=== PAGE EXCERPT ===

Statistical Appendix

Unless otherwise noted, data and projections presented in this Regional Economic Outlook are IMF staff estimates as of September 30, 2021, consistent with the projections underlying the October 2021World Economic Outlook.

The data and projections cover 45 sub-Saharan African countries in the IMF’s African Department. Data definitions follow established international statistical methodologies to the extent possible. However, in some cases, data limitations limit comparability across countries.

Country Groupings

Countries are aggregated into three (nonoverlapping) groups: oil exporters, other resource-intensive countries, and non-resource-intensive countries (see table on page 26 for the country groupings).

The oil exporters are countries where net oil exports make up 30 percent or more of total exports.

The other resource-intensive countries are those where nonrenewable natural resources represent 25 percent or more of total exports.

The non-resource-intensive countries refer to those that are not classified as either oil exporters or other resource-intensive countries.

Countries are also aggregated into four (overlapping) groups: oil exporters, middle-income, low-income, and countries in fragile situations (see table on page 26 for the country groupings).

The membership of these groups reflects the most recent data on per capita gross national income (averaged over three years) and the World Bank, Country Policy and Institutional Assessment score (averaged over three years).

The middle-income countries had per capita gross national income in the years 2018–20 of more than $1,045.00 (World Bank, using the Atlas method).

The low-income countries had average per capita gross national income in the years 2018–20 equal to or lower than $1,045.00 (World Bank, Atlas method).

=== GIVEN ENTRIES ===

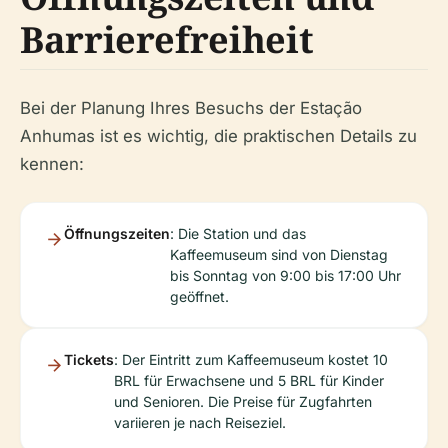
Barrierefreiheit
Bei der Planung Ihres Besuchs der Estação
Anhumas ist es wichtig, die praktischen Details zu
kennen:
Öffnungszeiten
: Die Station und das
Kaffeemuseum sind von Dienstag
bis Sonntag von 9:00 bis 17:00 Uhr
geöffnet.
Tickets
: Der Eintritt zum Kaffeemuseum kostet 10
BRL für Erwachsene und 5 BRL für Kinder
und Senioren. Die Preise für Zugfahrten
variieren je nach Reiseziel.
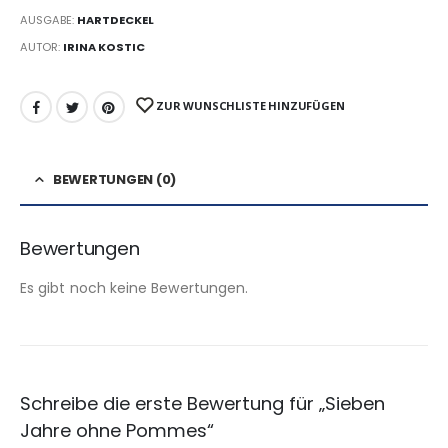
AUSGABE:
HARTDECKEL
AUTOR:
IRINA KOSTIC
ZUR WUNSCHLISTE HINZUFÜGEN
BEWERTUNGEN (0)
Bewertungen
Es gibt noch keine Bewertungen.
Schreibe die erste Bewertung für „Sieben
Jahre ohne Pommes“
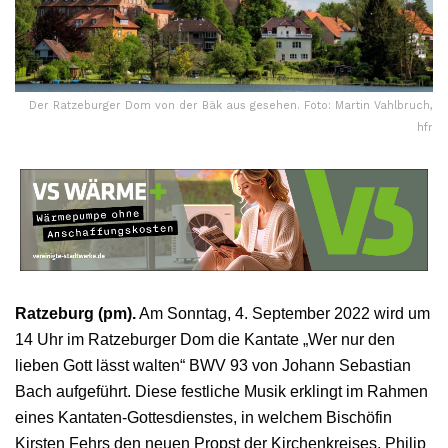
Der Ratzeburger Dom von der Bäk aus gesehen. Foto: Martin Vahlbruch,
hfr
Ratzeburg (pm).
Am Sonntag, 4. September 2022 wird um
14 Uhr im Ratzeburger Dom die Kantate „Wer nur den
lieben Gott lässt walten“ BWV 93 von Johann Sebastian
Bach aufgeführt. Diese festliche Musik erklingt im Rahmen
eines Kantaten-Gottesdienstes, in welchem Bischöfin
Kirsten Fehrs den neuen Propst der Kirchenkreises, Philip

===
=== GIVEN ENTRIES ===

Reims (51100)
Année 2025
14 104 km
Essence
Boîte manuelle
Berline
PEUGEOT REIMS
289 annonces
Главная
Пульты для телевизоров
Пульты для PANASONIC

===

§ THINGS TO DO:
1. From the statistical appendix on sub-Saharan African economies, extract the passage from "The membership of" up to and including "Bank, Atlas method).".
2. Write what comes next in the statistical appendix on sub-Saharan African economies, picking up after its final sentence.

§ OUTPUTS BY TASK:
1.
The membership of these groups reflects the most recent data on per capita gross national income (averaged over three years) and the World Bank, Country Policy and Institutional Assessment score (averaged over three years).

The middle-income countries had per capita gross national income in the years 2018–20 of more than $1,045.00 (World Bank, using the Atlas method).

The low-income countries had average per capita gross national income in the years 2018–20 equal to or lower than $1,045.00 (World Bank, Atlas method).

2.
The countries in fragile situations had average Country Policy and Institutional Assessment scores of 3.2 or less in the years 2016–18 and/or had the presence of a peacekeeping or peace-building mission within the last three years.

The membership of sub-Saharan African countries in the major regional cooperation bodies is shown on page 26: CFA franc zone, comprising the West African Economic and Monetary Union (WAEMU) and CEMAC; the Common Market for Eastern and Southern Africa (COMESA); the East Africa Community (EAC-5); the Economic Community of West African States (ECOWAS); the Southern African Development Community (SADC); and the Southern African Customs Union (SACU). EAC-5 aggregates include data for Rwanda and Burundi, which joined the group only in 2007.

Methods of Aggregation

In Tables SA1 and SA3, country group composites for real GDP growth and broad money are calculated as the arithmetic average of data for individual countries, weighted by GDP valued at purchasing power parity as a share of total group GDP. The source of purchasing power parity weights is the World Economic Outlook (WEO) database.

In Table SA1, country group composites for consumer prices are calculated as the geometric average of data for individual countries, weighted by GDP valued at purchasing power parity as a share of total group GDP. The source of purchasing power parity weights is the WEO database.

In Tables SA2–SA4, country group composites, except for broad money, are calculated as the arithmetic average of data for individual countries, weighted by GDP in US dollars at market exchange rates as a share of total group GDP.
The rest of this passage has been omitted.